Celle-ci permettra un volume d’emplois cohérents au vu de l’évolution du nombre et des problématiques de santé de la population âgée. En effet, la Drees prévoit 108000 résident·e·s supplémentaires en Ehpad d’ici 2030, puis 211000 de plus entre 2030 t 2050. De même, le nombre de personnes en résidence autonomie sera multiplié d’un facteur 1,5 à 2,5 en 2030 (selon les prévisions)[1]. Autant de futur·e·s résident·e·s et personnes accompagnées qui doivent pouvoir être accueilli·e·s dans les structures adaptées à la pluralité du grand âge: USLD, Alzheimer, SSIAD, accueil de jour, accueils temporaires…

Une offre de soins et d’accompagnement doit être garantie grâce à des professionnel·le·s plus nombreux·ses, mieux formé·e·s et mieux considéré·e·s. Une souplesse soutenue par une offre plurielle serait permise par la mise en commun des structures existantes dans un véritable service public de l’autonomie. Ce service permettrait des passerelles entre secteurs et favoriserait donc les possibilités d’évolutions de carrières des professionnel·le·s du sanitaire et sociale. Leurs pratiques et leurs connaissances seraient, de fait, mieux reconnues et valorisées à leur juste valeur. Cette avancée pourrait passer, en premier lieu, par le rattachement des Ehpad aux établissements publics de santé.

Mais recruter n’est qu’une partie du problème : le secteur sanitaire et social connaît une crise profonde d’attractivité liée à une rémunération insuffisante pour des conditions de travail dégradées. La crise Covid a là encore été le révélateur d’un malaise profond. Dès 2020, l’Ordre national des infirmiers alertait sur le fait que 33 % des 60000 infirmières interrogées déclaraient qu’elles étaient déjà en épuisement professionnel avant la crise. Aussi, 37 % d’entre elles auraient envie de changer de métier et 43 % ne savaient pas si elles seraient encore infirmières d’ici cinq ans[1].

Parce que la CGT défend la professionnalité et le haut niveau de qualification des métiers du soin et du lien, elle revendique une revalorisation des salaires de l’ensemble des personnels.

Une mesure nécessaire autant pour l’attractivité des métiers concernés que pour remettre leur reconnaissance au cœur du débat public. Pour exemple, selon la grille indiciaire, un·e aide-soignant·e débutant·e perçoit environ 1 500 euros bruts (classe normale) et un peu plus de 1 700 euros bruts en fin de carrière. Un·e infirmier·ère touchera entre 1 818 euros bruts mensuels (début de carrière) et 2 769 euros (en fin de carrière juste avant la retraite).

De plus, les formations et les études préparant les futur·e·s professionnel·le·s du secteur doivent être elles aussi urgemment revalorisées. Bien des étudiant·e·s rencontrent de nombreuses difficultés et subissent la dégradation du secteur avant même d’y être immergé.
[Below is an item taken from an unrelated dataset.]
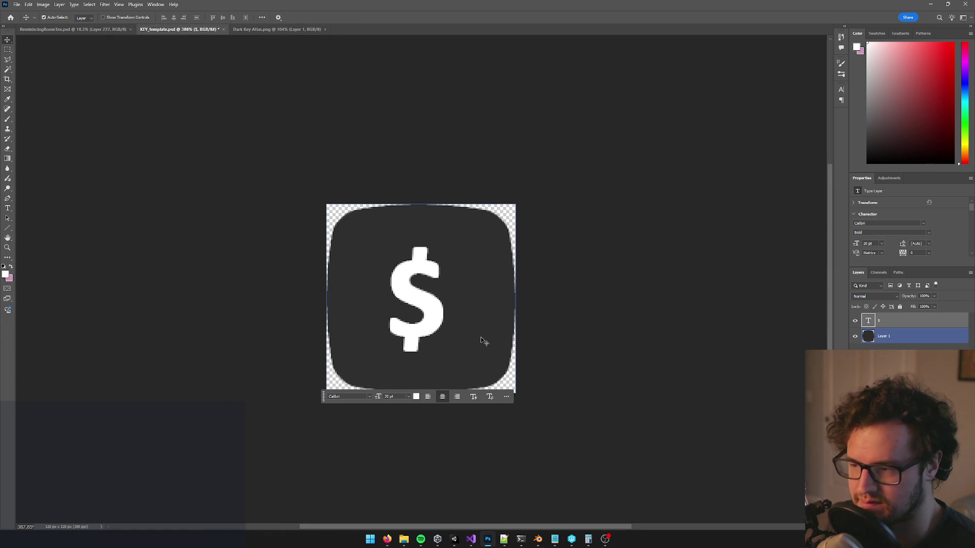
# Step: Bring the Unity editor forward so it reimports the atlas containing the $ key
pyautogui.moveTo(387, 539)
La Fédération nationale des étudiant·e·s en soins infirmiers (Fnesi) met ainsi en évidence un mal-être et une santé dégradée chez ses étudiant·e·s : un peu plus d’un·e étudiant·e infirmier·ère sur quatre aurait déjà consommé un ou plusieurs médicaments psychotropes depuis son entrée en formation (27,3 % et 36% en troisième année)[1]L’attractivité des métiers passe nécessairement par l’attractivité des formations. Cette revalorisation doit permettre la création de 100000 emplois à l’hôpital.

La revalorisation des salaires de l’ensemble des personnels est nécessaire pour relancer l’attractivité de professions attaquées dans leurs identités et leurs éthiques. La revalorisation des moyens dont les centres de formation et écoles disposent est également nécessaire pour accueillir et former les professionnel·le·s aux besoins actuels et futurs.